TM: One of the major challenges for communities is maintaining that high signal-to-noise ratio. The idea of Seasons was that we would create a new season, let anyone who was active earn the five tokens needed for free to move onto the next season. Anyone who wasn’t checking into the community would be gated out. They would still have their $FWB but can’t post in the community channels. The next Season was born out of us not anticipating that the token price would move as quickly as it did. We wanted to find a way for people to earn tokens. With SourceCred we found a tool we were thinking of building that measures the emotes and reactions that people are using. We have an FWB upvote and a couple others that we are weighting as positive things, and if you are posting content that gets a lot of upvotes, you are going to get a chunk of free FWB. Dexter, on our staff who’s an artist in Houses, has been hanging out in Palm Springs learning to code. He’s been building this stuff and it seems that the tools he’s building is starting to be used by other crypto teams. It’s cool that we are building tooling that will enable communities to grow outside of FWB. 
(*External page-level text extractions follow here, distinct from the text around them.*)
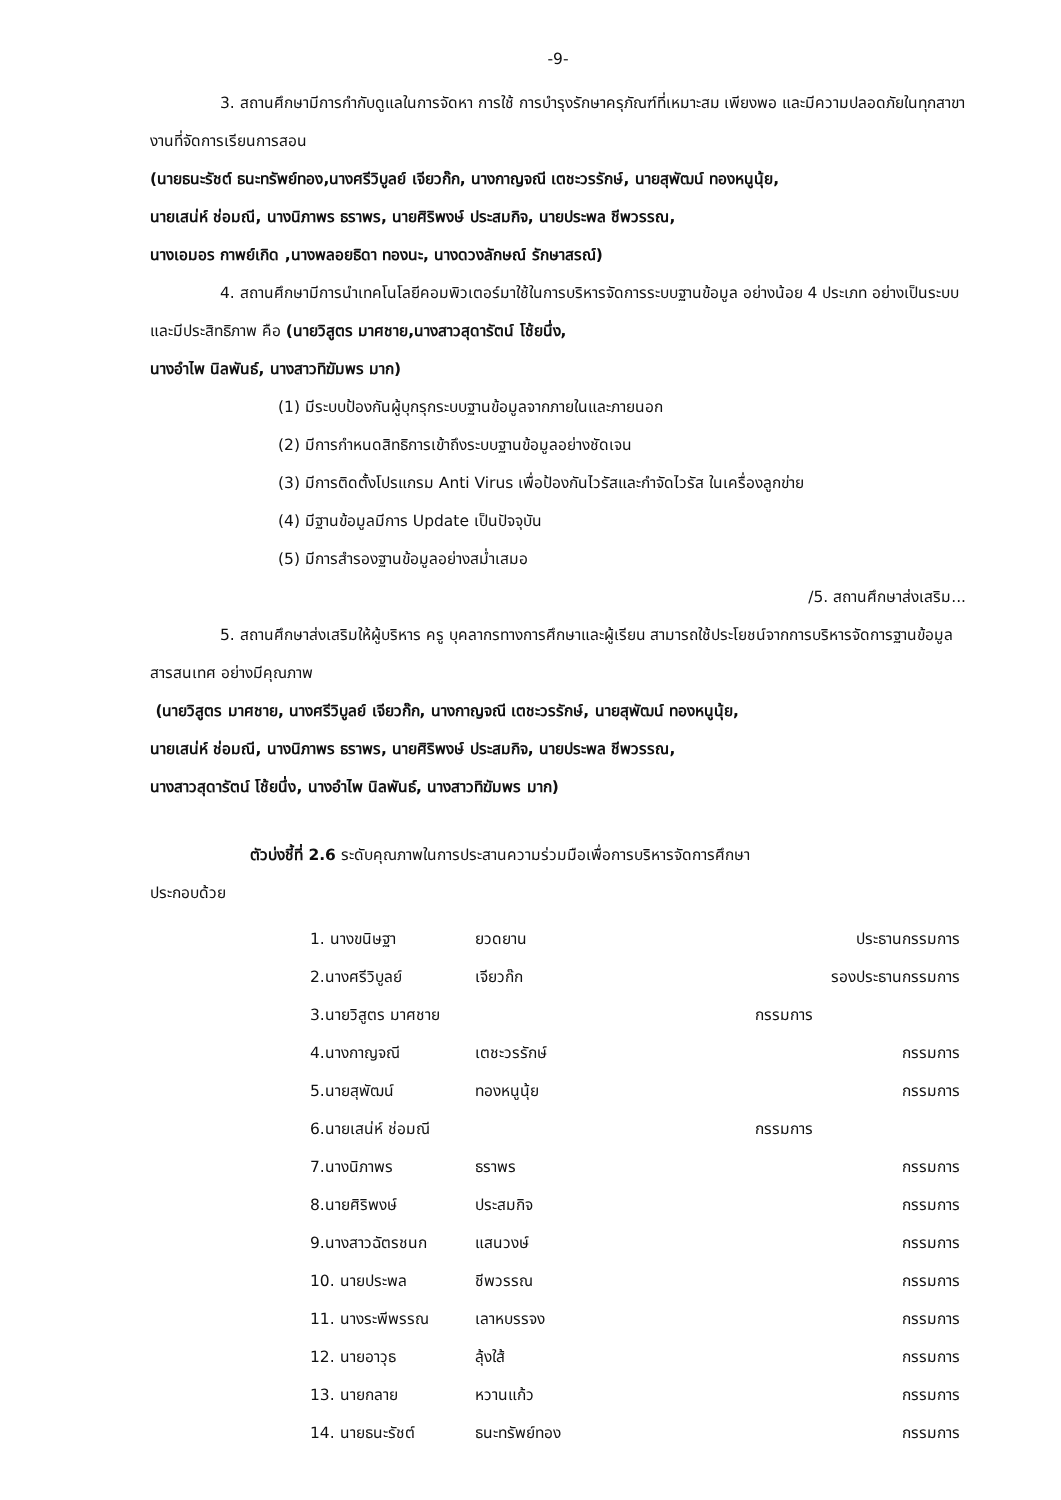-9-
3. สถานศึกษามีการกำกับดูแลในการจัดหา การใช้ การบำรุงรักษาครุภัณฑ์ที่เหมาะสม เพียงพอ และมีความปลอดภัยในทุกสาขางานที่จัดการเรียนการสอน
(นายธนะรัชต์ ธนะทรัพย์ทอง,นางศรีวิบูลย์ เจียวก๊ก, นางกาญจณี เตชะวรรักษ์, นายสุพัฒน์ ทองหนูนุ้ย,
นายเสน่ห์ ช่อมณี, นางนิภาพร ธราพร, นายศิริพงษ์ ประสมกิจ, นายประพล ชีพวรรณ,
นางเอมอร กาพย์เกิด ,นางพลอยธิดา ทองนะ, นางดวงลักษณ์ รักษาสรณ์)
4. สถานศึกษามีการนำเทคโนโลยีคอมพิวเตอร์มาใช้ในการบริหารจัดการระบบฐานข้อมูล อย่างน้อย 4 ประเภท อย่างเป็นระบบและมีประสิทธิภาพ คือ (นายวิสูตร มาศชาย,นางสาวสุดารัตน์ โช้ยนึ่ง,
นางอำไพ นิลพันธ์, นางสาวทิฆัมพร มาก)
(1) มีระบบป้องกันผู้บุกรุกระบบฐานข้อมูลจากภายในและภายนอก
(2) มีการกำหนดสิทธิการเข้าถึงระบบฐานข้อมูลอย่างชัดเจน
(3) มีการติดตั้งโปรแกรม Anti Virus เพื่อป้องกันไวรัสและกำจัดไวรัส ในเครื่องลูกข่าย
(4) มีฐานข้อมูลมีการ Update เป็นปัจจุบัน
(5) มีการสำรองฐานข้อมูลอย่างสม่ำเสมอ
/5. สถานศึกษาส่งเสริม...
5. สถานศึกษาส่งเสริมให้ผู้บริหาร ครู บุคลากรทางการศึกษาและผู้เรียน สามารถใช้ประโยชน์จากการบริหารจัดการฐานข้อมูลสารสนเทศ อย่างมีคุณภาพ
(นายวิสูตร มาศชาย, นางศรีวิบูลย์ เจียวก๊ก, นางกาญจณี เตชะวรรักษ์, นายสุพัฒน์ ทองหนูนุ้ย,
นายเสน่ห์ ช่อมณี, นางนิภาพร ธราพร, นายศิริพงษ์ ประสมกิจ, นายประพล ชีพวรรณ,
นางสาวสุดารัตน์ โช้ยนึ่ง, นางอำไพ นิลพันธ์, นางสาวทิฆัมพร มาก)
ตัวบ่งชี้ที่ 2.6 ระดับคุณภาพในการประสานความร่วมมือเพื่อการบริหารจัดการศึกษา
ประกอบด้วย
| 1. นางขนิษฐา | ยวดยาน | ประธานกรรมการ |
| 2.นางศรีวิบูลย์ | เจียวก๊ก | รองประธานกรรมการ |
| 3.นายวิสูตร มาศชาย | | กรรมการ |
| 4.นางกาญจณี | เตชะวรรักษ์ | กรรมการ |
| 5.นายสุพัฒน์ | ทองหนูนุ้ย | กรรมการ |
| 6.นายเสน่ห์ ช่อมณี | | กรรมการ |
| 7.นางนิภาพร | ธราพร | กรรมการ |
| 8.นายศิริพงษ์ | ประสมกิจ | กรรมการ |
| 9.นางสาวฉัตรชนก | แสนวงษ์ | กรรมการ |
| 10. นายประพล | ชีพวรรณ | กรรมการ |
| 11. นางระพีพรรณ | เลาหบรรจง | กรรมการ |
| 12. นายอาวุธ | ลุ้งใส้ | กรรมการ |
| 13. นายกลาย | หวานแก้ว | กรรมการ |
| 14. นายธนะรัชต์ | ธนะทรัพย์ทอง | กรรมการ |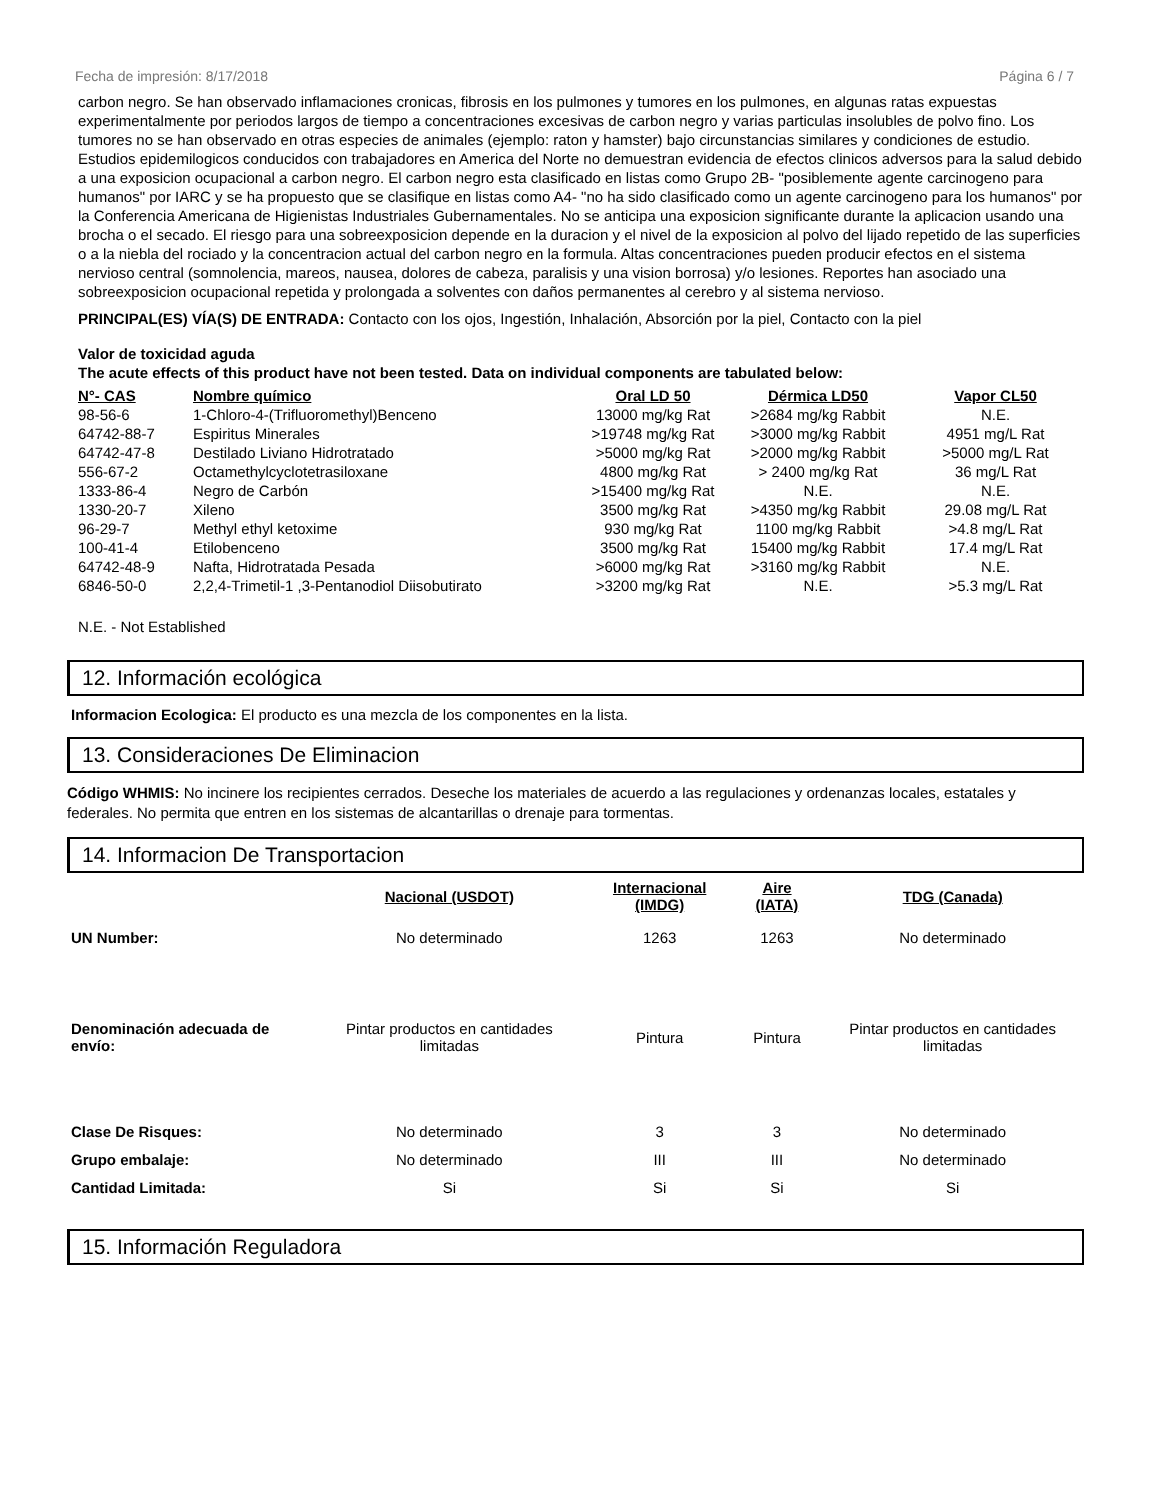Fecha de impresión: 8/17/2018 Página 6 / 7
carbon negro. Se han observado inflamaciones cronicas, fibrosis en los pulmones y tumores en los pulmones, en algunas ratas expuestas experimentalmente por periodos largos de tiempo a concentraciones excesivas de carbon negro y varias particulas insolubles de polvo fino. Los tumores no se han observado en otras especies de animales (ejemplo: raton y hamster) bajo circunstancias similares y condiciones de estudio. Estudios epidemilogicos conducidos con trabajadores en America del Norte no demuestran evidencia de efectos clinicos adversos para la salud debido a una exposicion ocupacional a carbon negro. El carbon negro esta clasificado en listas como Grupo 2B- "posiblemente agente carcinogeno para humanos" por IARC y se ha propuesto que se clasifique en listas como A4- "no ha sido clasificado como un agente carcinogeno para los humanos" por la Conferencia Americana de Higienistas Industriales Gubernamentales. No se anticipa una exposicion significante durante la aplicacion usando una brocha o el secado. El riesgo para una sobreexposicion depende en la duracion y el nivel de la exposicion al polvo del lijado repetido de las superficies o a la niebla del rociado y la concentracion actual del carbon negro en la formula. Altas concentraciones pueden producir efectos en el sistema nervioso central (somnolencia, mareos, nausea, dolores de cabeza, paralisis y una vision borrosa) y/o lesiones. Reportes han asociado una sobreexposicion ocupacional repetida y prolongada a solventes con daños permanentes al cerebro y al sistema nervioso.
PRINCIPAL(ES) VÍA(S) DE ENTRADA: Contacto con los ojos, Ingestión, Inhalación, Absorción por la piel, Contacto con la piel
Valor de toxicidad aguda
The acute effects of this product have not been tested. Data on individual components are tabulated below:
| N°- CAS | Nombre químico | Oral LD 50 | Dérmica LD50 | Vapor CL50 |
| --- | --- | --- | --- | --- |
| 98-56-6 | 1-Chloro-4-(Trifluoromethyl)Benceno | 13000 mg/kg Rat | >2684 mg/kg Rabbit | N.E. |
| 64742-88-7 | Espiritus Minerales | >19748 mg/kg Rat | >3000 mg/kg Rabbit | 4951 mg/L Rat |
| 64742-47-8 | Destilado Liviano Hidrotratado | >5000 mg/kg Rat | >2000 mg/kg Rabbit | >5000 mg/L Rat |
| 556-67-2 | Octamethylcyclotetrasiloxane | 4800 mg/kg Rat | > 2400 mg/kg Rat | 36 mg/L Rat |
| 1333-86-4 | Negro de Carbón | >15400 mg/kg Rat | N.E. | N.E. |
| 1330-20-7 | Xileno | 3500 mg/kg Rat | >4350 mg/kg Rabbit | 29.08 mg/L Rat |
| 96-29-7 | Methyl ethyl ketoxime | 930 mg/kg Rat | 1100 mg/kg Rabbit | >4.8 mg/L Rat |
| 100-41-4 | Etilobenceno | 3500 mg/kg Rat | 15400 mg/kg Rabbit | 17.4 mg/L Rat |
| 64742-48-9 | Nafta, Hidrotratada Pesada | >6000 mg/kg Rat | >3160 mg/kg Rabbit | N.E. |
| 6846-50-0 | 2,2,4-Trimetil-1 ,3-Pentanodiol Diisobutirato | >3200 mg/kg Rat | N.E. | >5.3 mg/L Rat |
N.E. - Not Established
12. Información ecológica
Informacion Ecologica: El producto es una mezcla de los componentes en la lista.
13. Consideraciones De Eliminacion
Código WHMIS: No incinere los recipientes cerrados. Deseche los materiales de acuerdo a las regulaciones y ordenanzas locales, estatales y federales. No permita que entren en los sistemas de alcantarillas o drenaje para tormentas.
14. Informacion De Transportacion
| | Nacional (USDOT) | Internacional (IMDG) | Aire (IATA) | TDG (Canada) |
| --- | --- | --- | --- | --- |
| UN Number: | No determinado | 1263 | 1263 | No determinado |
| Denominación adecuada de envío: | Pintar productos en cantidades limitadas | Pintura | Pintura | Pintar productos en cantidades limitadas |
| Clase De Risques: | No determinado | 3 | 3 | No determinado |
| Grupo embalaje: | No determinado | III | III | No determinado |
| Cantidad Limitada: | Si | Si | Si | Si |
15. Información Reguladora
We have an FWB upvote and a couple others that we are weighting as positive things, and if you are posting content that gets a lot of upvotes, you are going to get a chunk of free FWB.

JB: I’m very curious to see how the mechanics of distributing the tokens works. Are you worried about gas prices on Ethereum right now? Are you thinking of batching or using Layer 2 solutions? 

TM: I think that we are going to have people claim them, so they can wait for them to accrue before claiming them. One of the people in the group, Matt, the producer known as GIGAMESH, is now working at Optimism, and we are one of the gajillion people waiting for L2 solutions. 

JB: Have you noticed a change in the $FWB community's culture as it’s grown? 

TM: I think people are getting more comfortable getting on the video chat and voice chats. It's sometimes weird to publicly speak in front of three people. It’s almost easier to do it in front of a thousand people than five. We are getting to a place where people feel comfortable speaking into the void. 

We are also moving toward a DAO model. Originally, I minted these tokens, but the dream is to have a DAO manage the treasury.